At the sight of this man and more than three thousand of his Tearkin warriors, her heart lifted, weariness sloughing off her shoulders like water.
“Not a bit.”
“Good.” He squeezed her shoulder with impossibly large fingers. “Then let us slay some Evil!”
Together, they charged into the fray.
The appearance of Kurban and his Tearkin brethren was like the coming of the sun to chase away the darkness of night. That day, Aerisia triumphed, pushing the enemy back over the knoll upon which the corpses of the Warkin now rotted. Too weary to go any further, soldiers collapsed where they stood. Discontent with such laxity, troop leaders were soon circulating among men and Cortain, encouraging the placement of defenses to hold the retaken ground. Fires were kindled and meals cooked and gratefully eaten. The wounded were sent to the city for care, and night watches were posted.
A little apart from it all, the Simathe High-Chief sat upon a boulder beneath an ancient willow whose drooping branches had been repetitively slashed during the day’s fighting. He
stared moodily into the fire laid before him, and the granite set of his features—gruesomely splashed with the blood of a mammoth deathcat—were enough to frighten all but the hardiest.
It was the Tearkin prince who finally dared approach. Squatting on his heels before the blaze, he tossed a branch into the flames. At first they flickered, as if testing the taste of this new treat. Then, upon finding it edible, they snapped their appreciation and began to devour it greedily. Sparks flew upwards, reflecting against the bronze torque clasped round the giant’s neck. Kurban smiled, but the humor vanished when he glanced at the Simathe lord’s grim face.
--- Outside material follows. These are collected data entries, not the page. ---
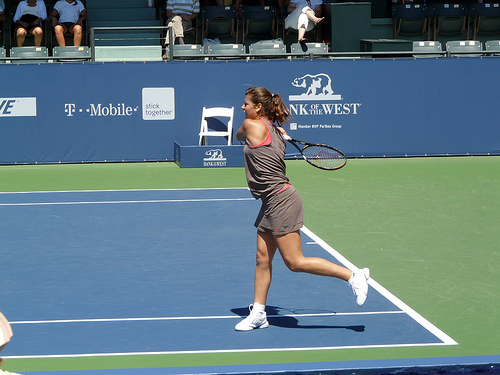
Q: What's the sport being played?
A: Tennis.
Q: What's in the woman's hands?
A: Tennis racquet.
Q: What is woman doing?
A: Swinging.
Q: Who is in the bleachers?
A: Spectators.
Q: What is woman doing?
A: Hitting ball.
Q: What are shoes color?
A: White.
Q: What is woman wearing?
A: Skirt.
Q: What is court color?
A: Green.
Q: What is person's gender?
A: Female.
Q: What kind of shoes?
A: Tennis.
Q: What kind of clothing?
A: Jumpsuit.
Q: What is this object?
A: Racket.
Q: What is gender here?
A: Female.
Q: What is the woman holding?
A: A racket.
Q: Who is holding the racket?
A: A woman.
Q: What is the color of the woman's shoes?
A: White.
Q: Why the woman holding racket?
A: To play.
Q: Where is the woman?
A: In the tennis court.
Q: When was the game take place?
A: Daytime.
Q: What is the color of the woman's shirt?
A: Gray.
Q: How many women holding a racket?
A: One.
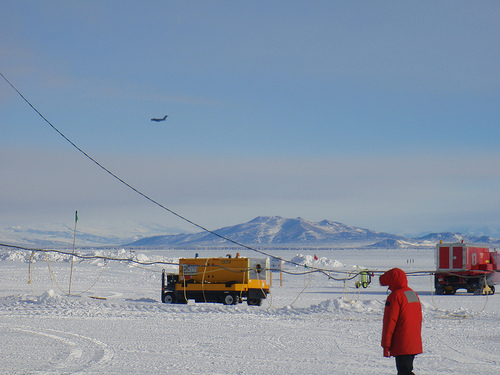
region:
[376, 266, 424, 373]
The man is wearing a red coat.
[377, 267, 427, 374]
The man is wearing black pants.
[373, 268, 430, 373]
The man is standing in the snow.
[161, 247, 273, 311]
The yellow truck is on the snow.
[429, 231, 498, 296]
The red truck is on the snow.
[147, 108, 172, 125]
The airplane is in the sky.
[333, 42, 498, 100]
The sky is clear.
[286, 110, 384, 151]
The sky is blue.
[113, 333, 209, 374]
The snow is white.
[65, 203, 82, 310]
The pole in the background is tall.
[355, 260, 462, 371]
a red winter jacket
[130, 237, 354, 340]
a yellow truck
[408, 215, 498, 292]
a red and gray vehicle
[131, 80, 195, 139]
a plane in the sky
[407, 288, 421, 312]
gray patch on red jacket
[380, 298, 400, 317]
black patch on red jacket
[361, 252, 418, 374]
red jacket and black pants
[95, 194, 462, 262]
a mountain in the background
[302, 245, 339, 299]
a red flag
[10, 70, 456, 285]
a long black cord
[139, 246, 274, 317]
yellow truck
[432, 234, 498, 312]
red truck in snow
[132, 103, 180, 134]
plane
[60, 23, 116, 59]
white clouds in blue sky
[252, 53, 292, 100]
white clouds in blue sky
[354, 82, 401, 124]
white clouds in blue sky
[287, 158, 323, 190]
white clouds in blue sky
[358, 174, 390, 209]
white clouds in blue sky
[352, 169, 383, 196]
white clouds in blue sky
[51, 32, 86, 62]
white clouds in blue sky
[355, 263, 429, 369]
person with red jacket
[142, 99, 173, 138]
airplane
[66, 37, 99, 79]
white clouds in blue sky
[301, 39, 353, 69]
white clouds in blue sky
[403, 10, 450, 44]
white clouds in blue sky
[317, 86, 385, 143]
white clouds in blue sky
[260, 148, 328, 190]
white clouds in blue sky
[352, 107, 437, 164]
white clouds in blue sky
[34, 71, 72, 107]
white clouds in blue sky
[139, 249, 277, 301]
yellow truck in snow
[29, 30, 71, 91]
white clouds in blue sky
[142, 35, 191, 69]
white clouds in blue sky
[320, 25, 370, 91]
white clouds in blue sky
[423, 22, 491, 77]
white clouds in blue sky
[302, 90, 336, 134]
white clouds in blue sky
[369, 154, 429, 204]
white clouds in blue sky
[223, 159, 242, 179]
white clouds in blue sky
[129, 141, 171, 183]
white clouds in blue sky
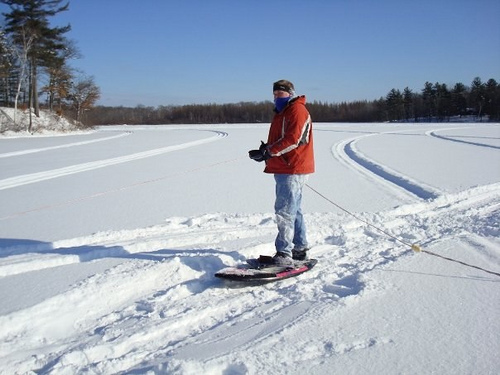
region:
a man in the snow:
[224, 71, 367, 298]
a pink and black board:
[220, 242, 335, 304]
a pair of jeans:
[256, 152, 321, 258]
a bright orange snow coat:
[243, 95, 331, 187]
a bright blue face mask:
[267, 86, 299, 113]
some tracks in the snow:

“I have heard the news,” he began carefully. “Is it true that the Artan—”
He broke off, waiting.
“Aye.”
The word held no grief. In fact, it held nothing at all. Hearing the High-Chief speak was like hearing a corpse speak, the voice as lifeless as the body. Kurban winced. Somehow, he felt grief would be better than this cold, empty nothingness the man displayed. He hesitated before broaching another subject.
“If they fight tomorrow, can we meet them?”
The warrior-lord shifted on the rock, clasping his hands loosely in front of him. Blood darkened them, the Tearkin noted, having even seeped beneath the Simathe’s fingernails. He stared in fascination at those hands, dealers of death that they were. Never had he seen anyone kill as the High-Chief had today. Kill and kill and kill with no pity, anger, sadness, or rancor. He’d appeared a machine built for a single purpose: to slaughter his enemies. And he was skilled at it. Very skilled.